IMG_20140416_165604 mosaic



In each compressed folder, you will find:

  • Video files relative to front and side views of the workspace, as provided by high-resolution and high-fps industrial uEye USB3 cameras.
  • Video files relative to a front view of the workspace, in the form of both video and depth map, as provided by one Microsoft Kinect.
  • Precise ground-truth tracking data of human hands and other involved objects, as provided by the magnetic trackers G4 by Polhemus. A video showing each sensor’s trajectory during the motion sequence is also provided for showcase purposes.
  • Timestamp files for each of the above, indicating the most precise time of capture for each of the data frames.
  • A mosaic video, showcasing all the above videos contemporarily, for a more generic view of the recorded manipulation.

uEYE Cameras

The uEye USB3.0 Industrial cameras record 1280×1024 frames at 60 fps.

Each specific camera is identified by a number (e.g. ueye_rgb_1, ueye_rgb_2, etc..). Be wary that this ID does not necessarily automatically indicate the camera’s position during the recording (front, left or right), and that such position may change between recordings.

Microsoft Kinect

The Microsoft Kinect hardware records 640×480 frames at 30 fps.

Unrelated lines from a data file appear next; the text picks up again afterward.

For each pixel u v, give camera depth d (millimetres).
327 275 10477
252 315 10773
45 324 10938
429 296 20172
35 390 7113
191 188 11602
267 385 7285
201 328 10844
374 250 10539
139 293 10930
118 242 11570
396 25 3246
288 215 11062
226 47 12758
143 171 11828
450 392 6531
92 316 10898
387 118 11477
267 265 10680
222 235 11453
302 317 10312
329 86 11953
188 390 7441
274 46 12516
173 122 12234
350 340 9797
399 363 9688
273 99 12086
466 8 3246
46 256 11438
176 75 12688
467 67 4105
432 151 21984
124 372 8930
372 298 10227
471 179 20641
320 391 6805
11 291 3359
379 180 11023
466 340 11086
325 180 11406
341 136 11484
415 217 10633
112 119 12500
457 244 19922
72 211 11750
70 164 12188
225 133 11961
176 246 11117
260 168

The depth measure is packed bit-by-bit and provided also in video format. The kinect provides 12 bit of info relative to the depth, at each individual pixel location. This is packed into an RGB block. The packaging method may differ between different folders. Each folder will have its own README file with more info regarding this aspect.

G4 Polhemus Magnetic Trackers

The Polhemus G4 Tracker provides position and orientation measurements for each sensor in the scene. Each frame in time is represented, in the .dat files, as a NSx7 matrix, where NS is an upper bound on the number of sensors in the scene (which means that some rows are dummies, and don’t actually contain data).

Each row is divided in the position part (first 3 elements) and the quaternion part (last 4 elements). Together, these determine the pose of the sensor w.r.t the world coordinate frame, which is approximatively somewhere on the table surface.

Each hand is associated with 4 sensors. E.g. for the right hand (called “rh”):

  • one sensor on the thumb (“rh:thumb”).
  • one sensor on the index finger (“rh:index”).
  • one sensor on the middle finger (“rh:thumb”).
  • one sensor on the back (“rh:back”).

For other types of objects, the number and position of the sensors depends on the kinematic structure of the object itself, with the underlying assumption that there is one additional sensor to measure each addiotional kinematic degree of freedom in addition to simple position and orientation.

To determine which rows of the frame matrix correspond to which sensor, make use of the Meta file, which describes object identities (and sensor-object associations). The meta file associates each sensor name with a hub id (hid) and a sensor id (sid); The row of the sensor within the frame matrix is row = 3*hid + sid.

Timestamp Files

Each data file (.mp4 or .dat) comes along with its own timestamp file (this timestamp file will have the same name as the original data file, with the suffix ‘.times’).

The format of the timestamp files is simple: each line contains two values:

  • the first one denotes the number of the data-frame, as collected by the specific hardware (as opposed to the number of the data-frame in the data-stream). This implies that, if the hardware were ever to fail to capture any specific frame, this can be observed by watching for non-consecutive values of this first number.
  • the second denotes time of origin, measured in seconds from the beginning of that recording day, for that specific frame.